What you need to do — Pick out each line in the records below that contains the string "chart", matching case exactly, and copy those lines.

[Stored records]
○ ○ ○ ○ ○ ○ ○
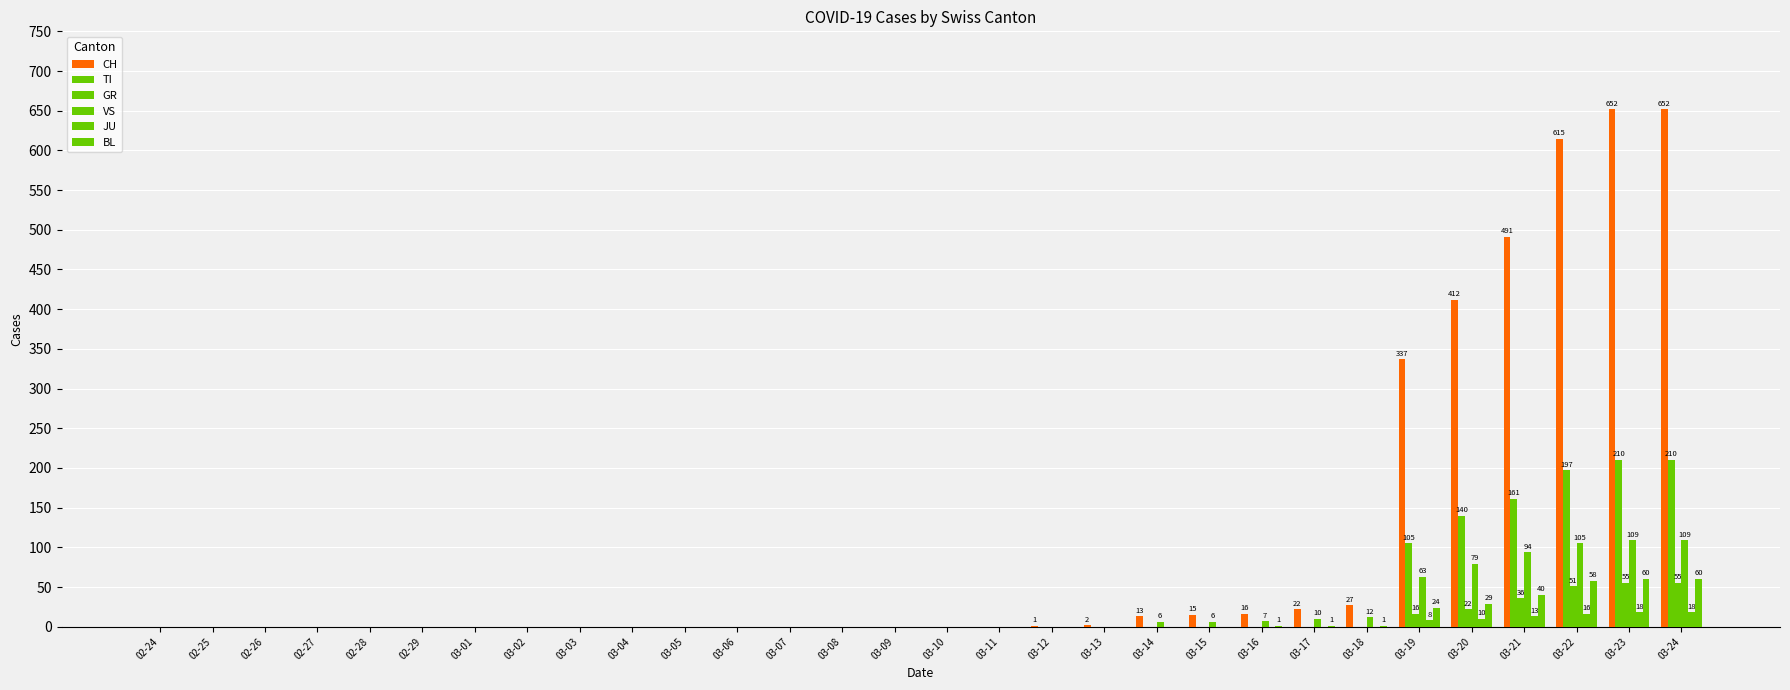

The value of GR at 02-26 is 21. True or false?

False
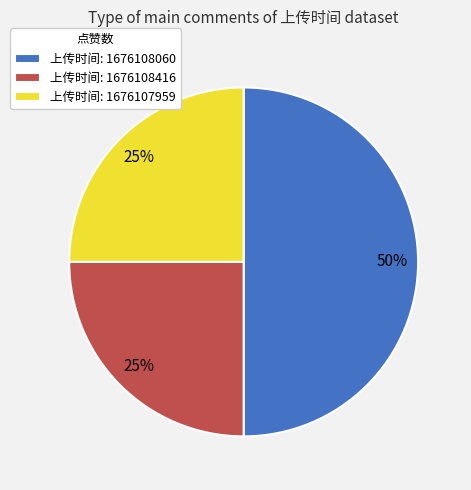

What is the largest slice in the pie chart?

上传时间: 1676108060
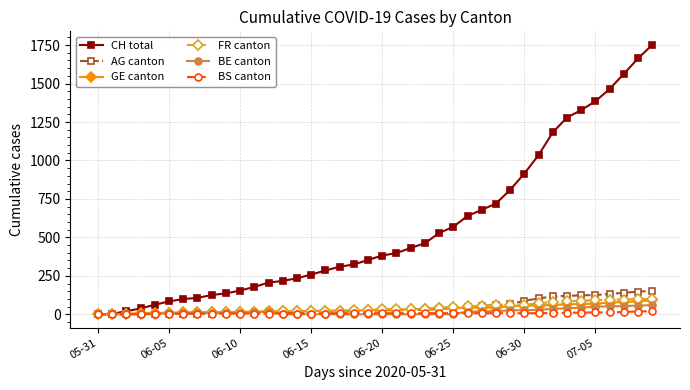

How many distinct data groups are displayed?

6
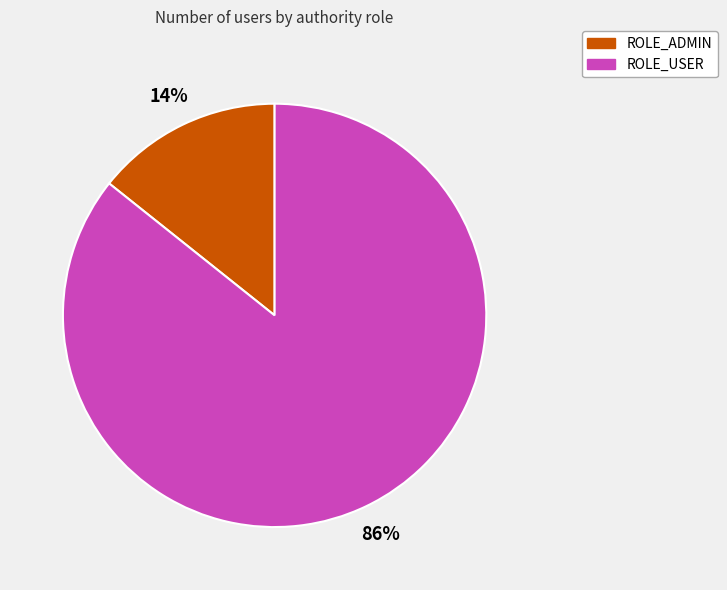

What is the smallest slice in the pie chart?

ROLE_ADMIN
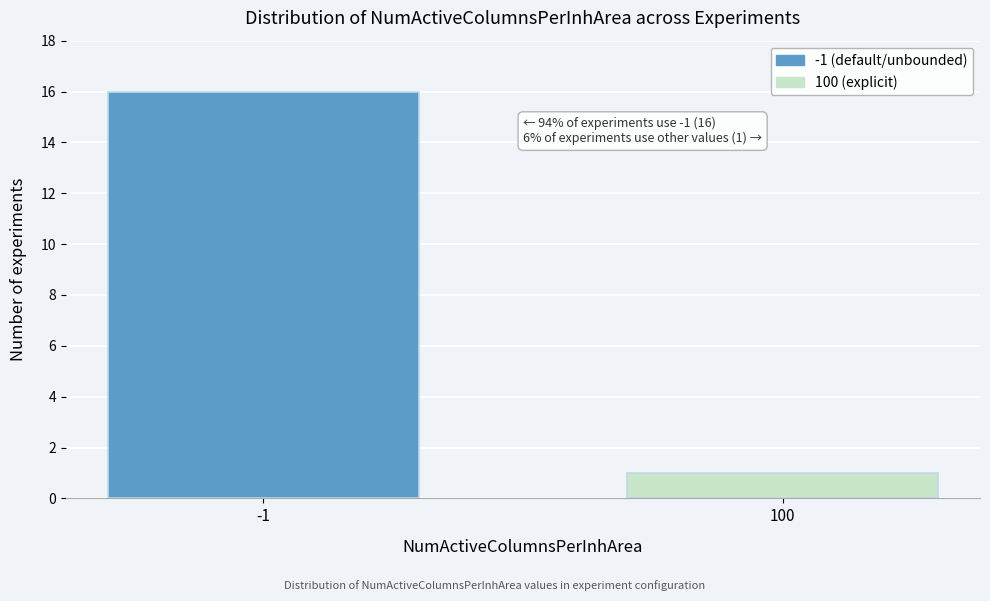

Reading left to right, list all the values displayed in this chart.

-1=16	100=1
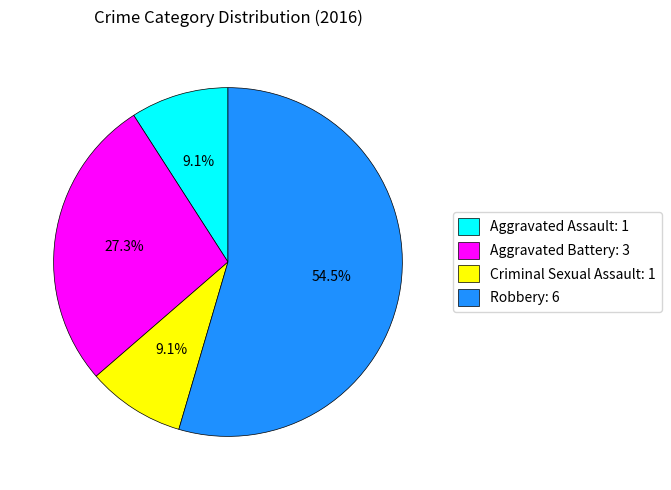

What percentage is the Aggravated Battery slice, to the nearest percent?

27%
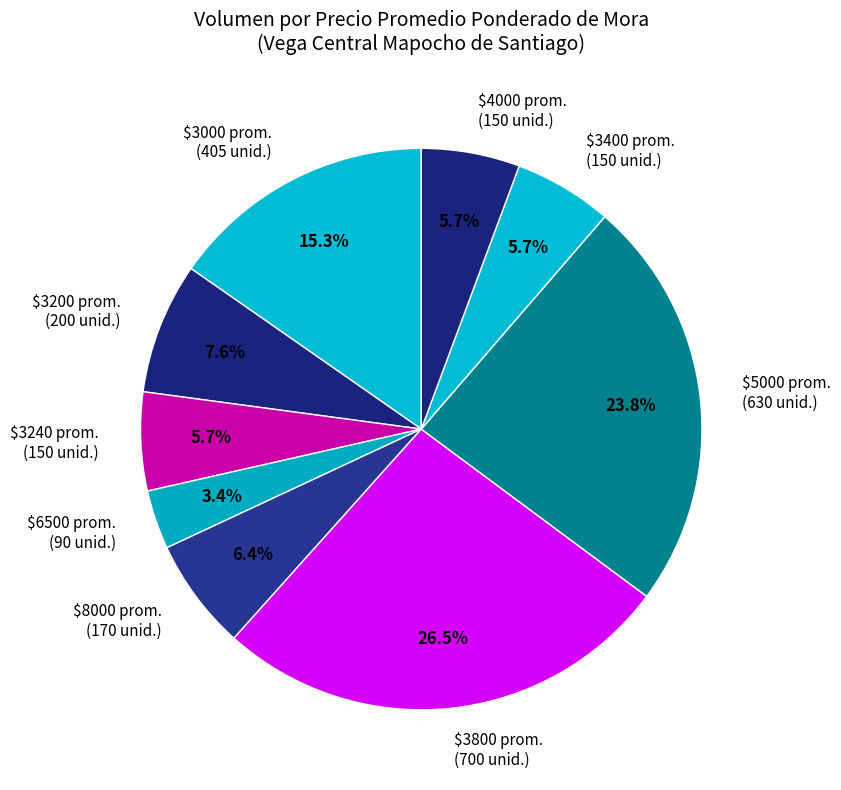

How many slices are in this pie chart?

9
○ ○ ○ ○ ○ ○ ○
Written solution —
What is the largest slice in the pie chart?
What is the smallest slice in the pie chart?
Reading left to right, list all the values displayed in this chart.
How many slices are in this pie chart?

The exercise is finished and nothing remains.